Belle mencoba untuk menatap kedua bola mata ayahnya dengan tatapan yang terlihat berani dan juga yakin lalu berkata, "Aku sudah bilang, aku tidak mau menikah! Kalau Ayah memang mau menikahkan putri Ayah, maka nikahkan saja kakek tua itu dengan Jenie!" Protes Belle yang sudah tidak bisa menahan diri lagi untuk diam.

Tuan Bram membuang nafas kasarnya, sungguh dia kesal!

Jenie? Yah, kalau saja Jenie bukanlah anak dari wanita yang dia cintai, dan sedang dalam kondisi baik, tentu saja dia sudah menyodorkan Jenie. Tapi, wajah Belle jauh lebih baik, dia mirip dengan Ibunya yang menyebalkan. Jadi, akan lebih baik kalau Belle saja yang akan dia nikahkan dengan Tuan Feto, toh, dia juga akan mendapatkan keuntungan besar nantinya.

"Kau berani protes? Kau tidak memiliki Pilihan selain mengikuti perintahku! Kalau kau ingin sertifikat rumah Ibumu dikembalikan, tentu saja kau harus melakukan apa yang aku katakan! Ingat, rumah itu akan melayang saat kau menolak perintahku!"

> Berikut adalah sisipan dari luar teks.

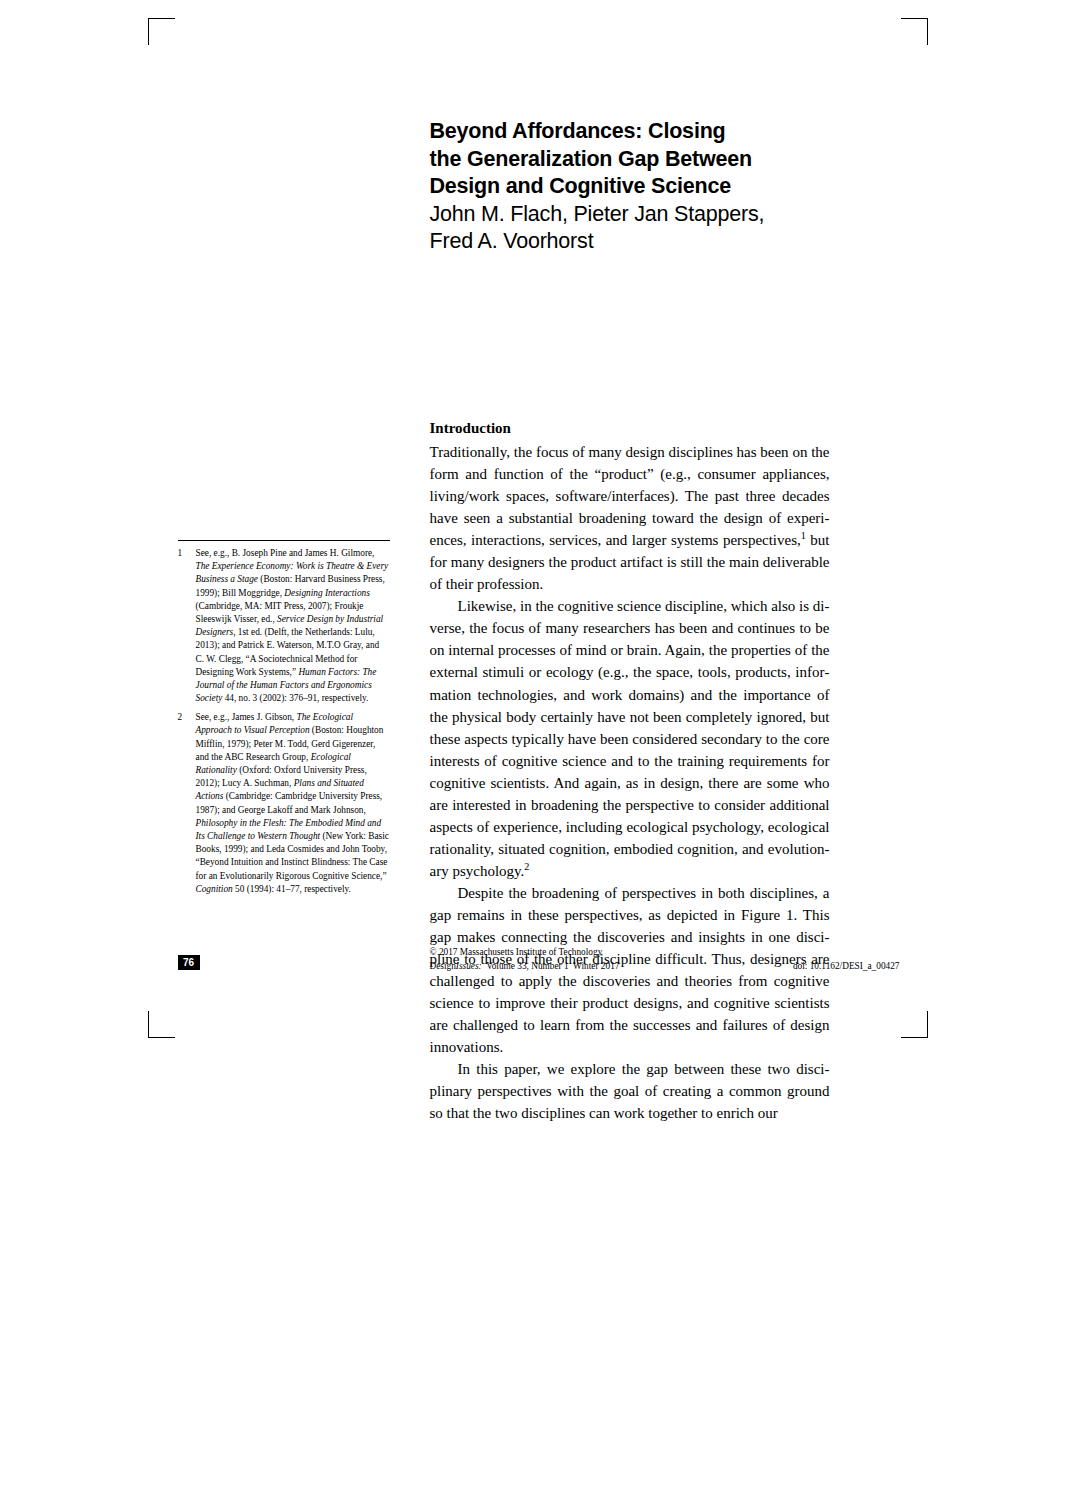Beyond Affordances: Closing
the Generalization Gap Between
Design and Cognitive Science
John M. Flach, Pieter Jan Stappers,
Fred A. Voorhorst
Introduction
Traditionally, the focus of many design disciplines has been on the form and function of the “product” (e.g., consumer appliances, living/work spaces, software/interfaces). The past three decades have seen a substantial broadening toward the design of experiences, interactions, services, and larger systems perspectives,1 but for many designers the product artifact is still the main deliverable of their profession.
Likewise, in the cognitive science discipline, which also is diverse, the focus of many researchers has been and continues to be on internal processes of mind or brain. Again, the properties of the external stimuli or ecology (e.g., the space, tools, products, information technologies, and work domains) and the importance of the physical body certainly have not been completely ignored, but these aspects typically have been considered secondary to the core interests of cognitive science and to the training requirements for cognitive scientists. And again, as in design, there are some who are interested in broadening the perspective to consider additional aspects of experience, including ecological psychology, ecological rationality, situated cognition, embodied cognition, and evolutionary psychology.2
Despite the broadening of perspectives in both disciplines, a gap remains in these perspectives, as depicted in Figure 1. This gap makes connecting the discoveries and insights in one discipline to those of the other discipline difficult. Thus, designers are challenged to apply the discoveries and theories from cognitive science to improve their product designs, and cognitive scientists are challenged to learn from the successes and failures of design innovations.
In this paper, we explore the gap between these two disciplinary perspectives with the goal of creating a common ground so that the two disciplines can work together to enrich our
1 See, e.g., B. Joseph Pine and James H. Gilmore, The Experience Economy: Work is Theatre & Every Business a Stage (Boston: Harvard Business Press, 1999); Bill Moggridge, Designing Interactions (Cambridge, MA: MIT Press, 2007); Froukje Sleeswijk Visser, ed., Service Design by Industrial Designers, 1st ed. (Delft, the Netherlands: Lulu, 2013); and Patrick E. Waterson, M.T.O Gray, and C. W. Clegg, “A Sociotechnical Method for Designing Work Systems,” Human Factors: The Journal of the Human Factors and Ergonomics Society 44, no. 3 (2002): 376–91, respectively.
2 See, e.g., James J. Gibson, The Ecological Approach to Visual Perception (Boston: Houghton Mifflin, 1979); Peter M. Todd, Gerd Gigerenzer, and the ABC Research Group, Ecological Rationality (Oxford: Oxford University Press, 2012); Lucy A. Suchman, Plans and Situated Actions (Cambridge: Cambridge University Press, 1987); and George Lakoff and Mark Johnson, Philosophy in the Flesh: The Embodied Mind and Its Challenge to Western Thought (New York: Basic Books, 1999); and Leda Cosmides and John Tooby, “Beyond Intuition and Instinct Blindness: The Case for an Evolutionarily Rigorous Cognitive Science,” Cognition 50 (1994): 41–77, respectively.
76
© 2017 Massachusetts Institute of Technology
DesignIssues: Volume 33, Number 1 Winter 2017 doi: 10.1162/DESI_a_00427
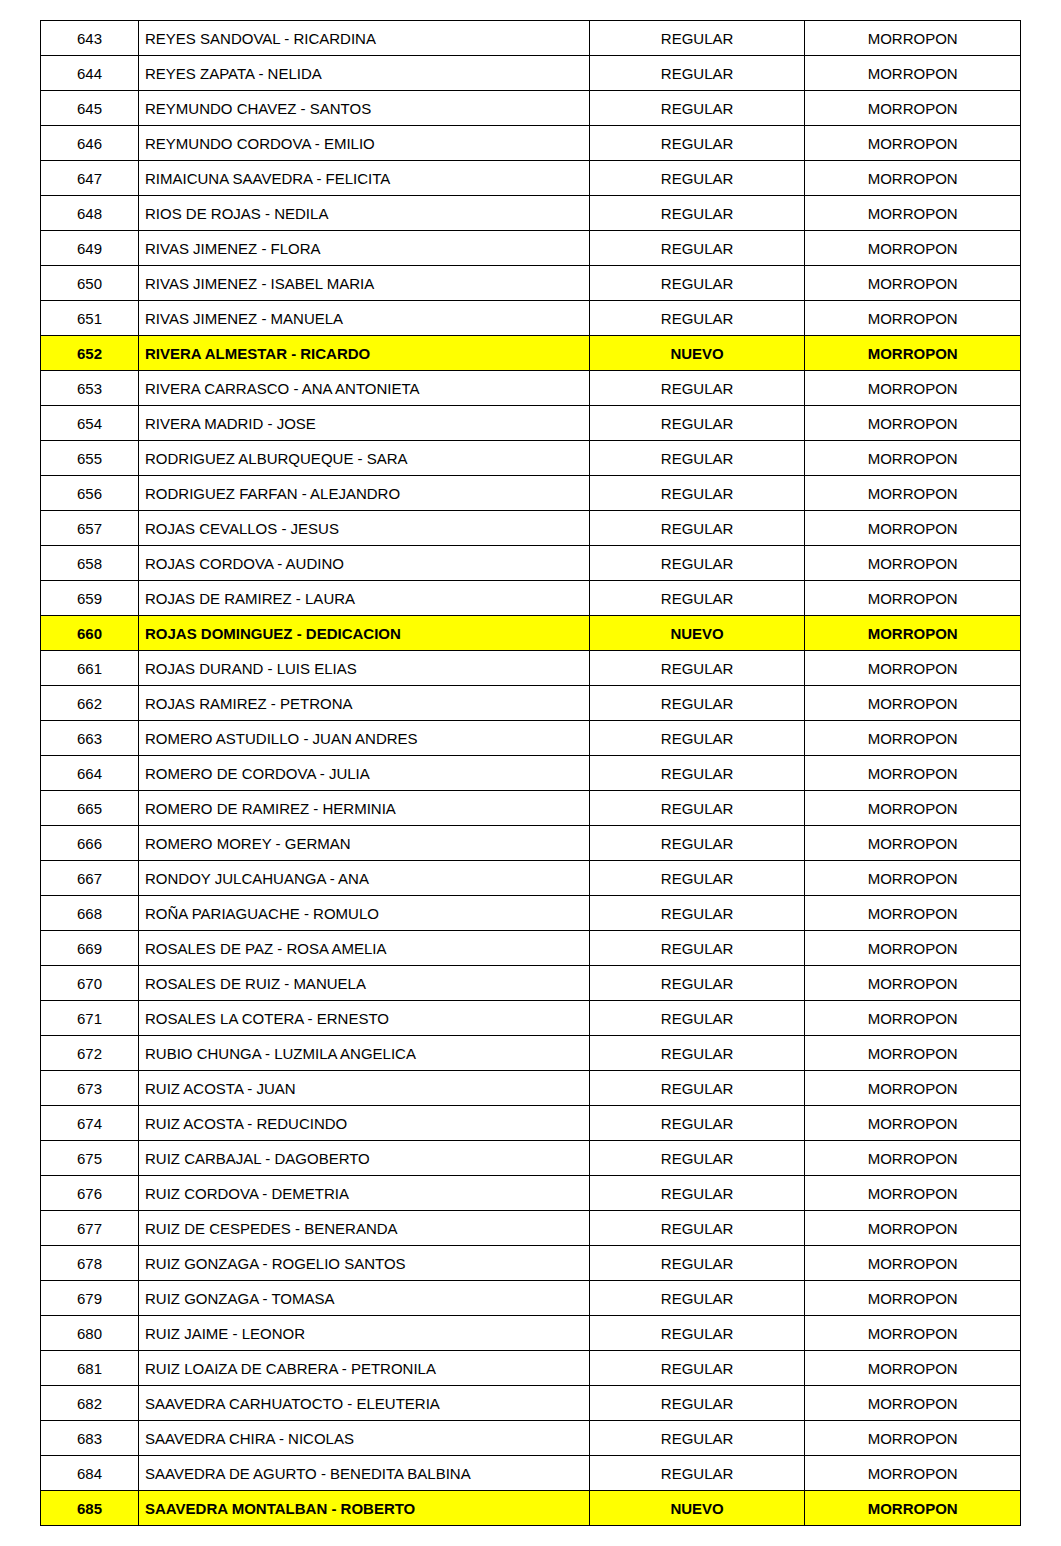| 643 | REYES SANDOVAL - RICARDINA | REGULAR | MORROPON |
| 644 | REYES ZAPATA - NELIDA | REGULAR | MORROPON |
| 645 | REYMUNDO CHAVEZ - SANTOS | REGULAR | MORROPON |
| 646 | REYMUNDO CORDOVA - EMILIO | REGULAR | MORROPON |
| 647 | RIMAICUNA SAAVEDRA - FELICITA | REGULAR | MORROPON |
| 648 | RIOS DE ROJAS - NEDILA | REGULAR | MORROPON |
| 649 | RIVAS JIMENEZ - FLORA | REGULAR | MORROPON |
| 650 | RIVAS JIMENEZ - ISABEL MARIA | REGULAR | MORROPON |
| 651 | RIVAS JIMENEZ - MANUELA | REGULAR | MORROPON |
| 652 | RIVERA ALMESTAR - RICARDO | NUEVO | MORROPON |
| 653 | RIVERA CARRASCO - ANA ANTONIETA | REGULAR | MORROPON |
| 654 | RIVERA MADRID - JOSE | REGULAR | MORROPON |
| 655 | RODRIGUEZ ALBURQUEQUE - SARA | REGULAR | MORROPON |
| 656 | RODRIGUEZ FARFAN - ALEJANDRO | REGULAR | MORROPON |
| 657 | ROJAS CEVALLOS - JESUS | REGULAR | MORROPON |
| 658 | ROJAS CORDOVA - AUDINO | REGULAR | MORROPON |
| 659 | ROJAS DE RAMIREZ - LAURA | REGULAR | MORROPON |
| 660 | ROJAS DOMINGUEZ - DEDICACION | NUEVO | MORROPON |
| 661 | ROJAS DURAND - LUIS ELIAS | REGULAR | MORROPON |
| 662 | ROJAS RAMIREZ - PETRONA | REGULAR | MORROPON |
| 663 | ROMERO ASTUDILLO - JUAN ANDRES | REGULAR | MORROPON |
| 664 | ROMERO DE CORDOVA - JULIA | REGULAR | MORROPON |
| 665 | ROMERO DE RAMIREZ - HERMINIA | REGULAR | MORROPON |
| 666 | ROMERO MOREY - GERMAN | REGULAR | MORROPON |
| 667 | RONDOY JULCAHUANGA - ANA | REGULAR | MORROPON |
| 668 | ROÑA PARIAGUACHE - ROMULO | REGULAR | MORROPON |
| 669 | ROSALES DE PAZ - ROSA AMELIA | REGULAR | MORROPON |
| 670 | ROSALES DE RUIZ - MANUELA | REGULAR | MORROPON |
| 671 | ROSALES LA COTERA - ERNESTO | REGULAR | MORROPON |
| 672 | RUBIO CHUNGA - LUZMILA ANGELICA | REGULAR | MORROPON |
| 673 | RUIZ ACOSTA - JUAN | REGULAR | MORROPON |
| 674 | RUIZ ACOSTA - REDUCINDO | REGULAR | MORROPON |
| 675 | RUIZ CARBAJAL - DAGOBERTO | REGULAR | MORROPON |
| 676 | RUIZ CORDOVA - DEMETRIA | REGULAR | MORROPON |
| 677 | RUIZ DE CESPEDES - BENERANDA | REGULAR | MORROPON |
| 678 | RUIZ GONZAGA - ROGELIO SANTOS | REGULAR | MORROPON |
| 679 | RUIZ GONZAGA - TOMASA | REGULAR | MORROPON |
| 680 | RUIZ JAIME - LEONOR | REGULAR | MORROPON |
| 681 | RUIZ LOAIZA DE CABRERA - PETRONILA | REGULAR | MORROPON |
| 682 | SAAVEDRA CARHUATOCTO - ELEUTERIA | REGULAR | MORROPON |
| 683 | SAAVEDRA CHIRA - NICOLAS | REGULAR | MORROPON |
| 684 | SAAVEDRA DE AGURTO - BENEDITA BALBINA | REGULAR | MORROPON |
| 685 | SAAVEDRA MONTALBAN - ROBERTO | NUEVO | MORROPON |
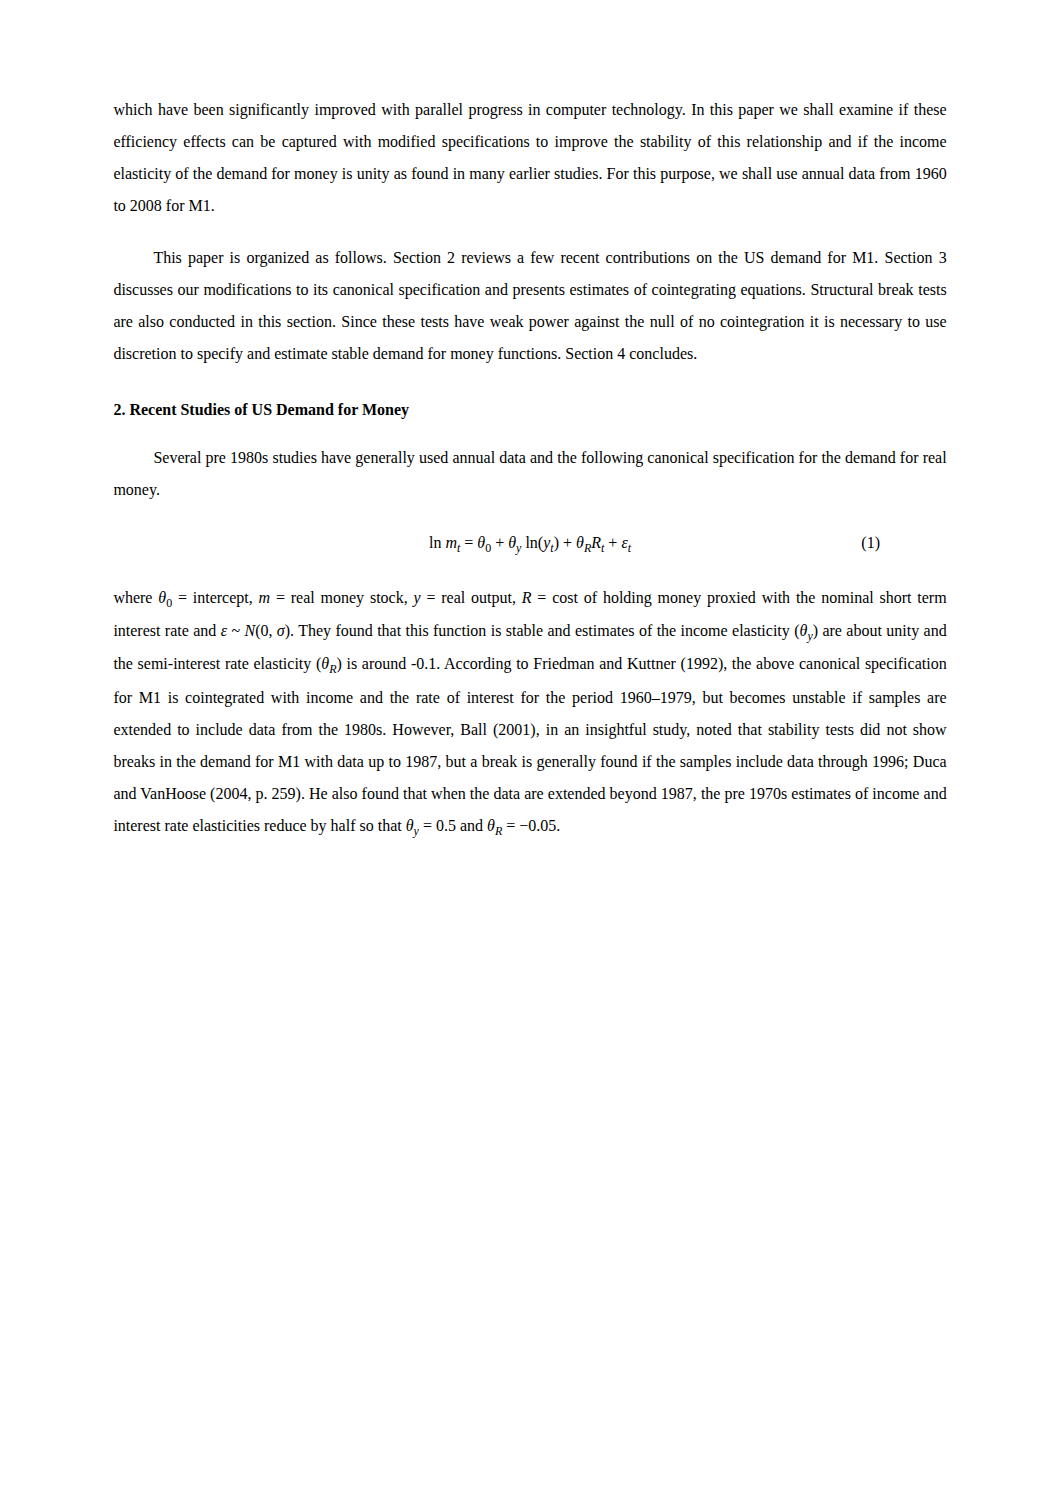which have been significantly improved with parallel progress in computer technology. In this paper we shall examine if these efficiency effects can be captured with modified specifications to improve the stability of this relationship and if the income elasticity of the demand for money is unity as found in many earlier studies. For this purpose, we shall use annual data from 1960 to 2008 for M1.
This paper is organized as follows. Section 2 reviews a few recent contributions on the US demand for M1. Section 3 discusses our modifications to its canonical specification and presents estimates of cointegrating equations. Structural break tests are also conducted in this section. Since these tests have weak power against the null of no cointegration it is necessary to use discretion to specify and estimate stable demand for money functions. Section 4 concludes.
2. Recent Studies of US Demand for Money
Several pre 1980s studies have generally used annual data and the following canonical specification for the demand for real money.
ln mt = θ0 + θy ln(yt) + θRRt + εt (1)
where θ0 = intercept, m = real money stock, y = real output, R = cost of holding money proxied with the nominal short term interest rate and ε ~ N(0, σ). They found that this function is stable and estimates of the income elasticity (θy) are about unity and the semi-interest rate elasticity (θR) is around -0.1. According to Friedman and Kuttner (1992), the above canonical specification for M1 is cointegrated with income and the rate of interest for the period 1960–1979, but becomes unstable if samples are extended to include data from the 1980s. However, Ball (2001), in an insightful study, noted that stability tests did not show breaks in the demand for M1 with data up to 1987, but a break is generally found if the samples include data through 1996; Duca and VanHoose (2004, p. 259). He also found that when the data are extended beyond 1987, the pre 1970s estimates of income and interest rate elasticities reduce by half so that θy = 0.5 and θR = −0.05.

Belle menggigit bibir bawahnya menahan pilu. Kenapa hidupnya jadi semenderita ini? Padahal, dia dan Ibunya sudah mencoba untuk menerima keputusan Ayahnya yang lebih memilih untuk pergi bersama selingkuhannya. Ibunya juga tidak pernah mengusik kehidupan mereka semua tapi kenapa? Kenapa Ayah serta Ibu tirinya seolah tak ada lelahnya membuat hidup mereka menderita? Sekarang, Ibunya sudah tidak ada. Sekarang, Belle harus menderita seorag diri, dan tidak akan ada yang perduli padanya sama sekali. Bahkan, jika Belle mati, maka tidak akan ada yang kehilangan dan mencari keberadaannya bukan?

Sungguh memilukan!

Tapi, Belle juga tidak akan tinggal diam! Dia tidak akan membiarkan kesengsaraan dari Ayahnya datang padanya. Ini sudah cukup, Ibunya sudah cukup menderita dan pasti, Ibunya juga tidak ingin kalau Belle merasakan apa yang dirasakan oleh Ibunya.

"Gantilah bajumu, perbaiki riasan wajahmu!

Lalu, turun lagi kebawah untuk menemui Tuan Feto!" Titah Tuan Bram dengan tatapan mengancam.

Setelah mengatakan itu, Tuan Bram keluar dari kamar Belle untuk kembali menemui Tuan Feto di ruang tamu.

Belle menyeka air matanya, dia bersumpah kepada dirinya sendiri bahwa, dia tidak akan kehilangan apapun termasuk, rumah yang penuh kebahagiaan, kenangan bersama dengan ibunya. Terlebih, dia tidak akan pernah membiarkan dirinya kehilangan harga diri di hadapan Ayahnya. Dia akan tetap mencari cara untuk menyerang balik dan memberikan pelajaran kepada Tuan Bram yang begitu gatal dan tidak sabaran ingin menjual putrinya sendiri.

"Ckckck.... Kasihan, sepertinya sebentar lagi kau harus sering mondar-mandir kerumah sakit menemani kakek Feto berobat deh!"

Ledek Jenie yang entah sejak kapan berada di ambang pintu, menatap Belle dan berucap dengan ekspresi menghina seperti biasanya.

Belle tersenyum miring, kalaupun dia akan menikah dengan pria matang, tentu saja tidak mungkin dia menikahi pria yang terlalu matang, bahkan busuk karena berlebihan matang.

"Masih belum terjadi, Jenie. Terlalu cepat untuk banyak omong. Lebih baik, kita lihat saja nanti! Apakah aku akan mondar-mandir ke rumah sakit untuk menemani kakek tua itu berobat, atau aku hanya lelah mondar mandir ke pusat belanja untuk menghabiskan uang!" Ucap Belle dengan tatapan penuh keyakinan.

Setelah mengatakan itu, Belle bangkit dari posisinya, berjalan mendekati pintu dan menutupnya dengan kasar.